» PROBLEM: If a line in the records below contains "move", copy that line.

=== Begin Enclosure ===

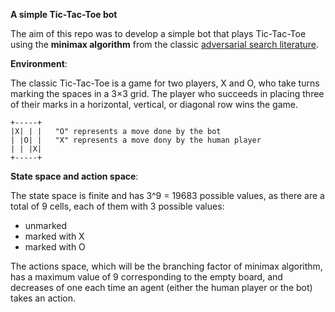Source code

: **A simple Tic-Tac-Toe bot**

The aim of this repo was to develop a simple bot that plays Tic-Tac-Toe using the **minimax algorithm** from the classic [adversarial search literature](https://en.wikibooks.org/wiki/Artificial_Intelligence/Search/Adversarial_search/Minimax_Search).

**Environment**:

The classic Tic-Tac-Toe is a game for two players, X and O, who take turns marking the spaces in a 3×3 grid.
The player who succeeds in placing three of their marks in a horizontal, vertical, or diagonal row wins the game.

```
+-----+
|X| | |   "O" represents a move done by the bot
| |O| |   "X" represents a move dony by the human player
| | |X|
+-----+
```

**State space and action space**:

The state space is finite and has 3^9 = 19683 possible values, as there are a total of 9 cells, each of them with 3 possible values: 
- unmarked
- marked with X
- marked with O

The actions space, which will be the branching factor of minimax algorithm, has a maximum value of 9 corresponding to the empty board, and decreases of one each time an agent (either the human player or the bot) takes an action.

=== End Enclosure ===

» EXERCISE RESPONSE:
|X| | |   "O" represents a move done by the bot
| |O| |   "X" represents a move dony by the human player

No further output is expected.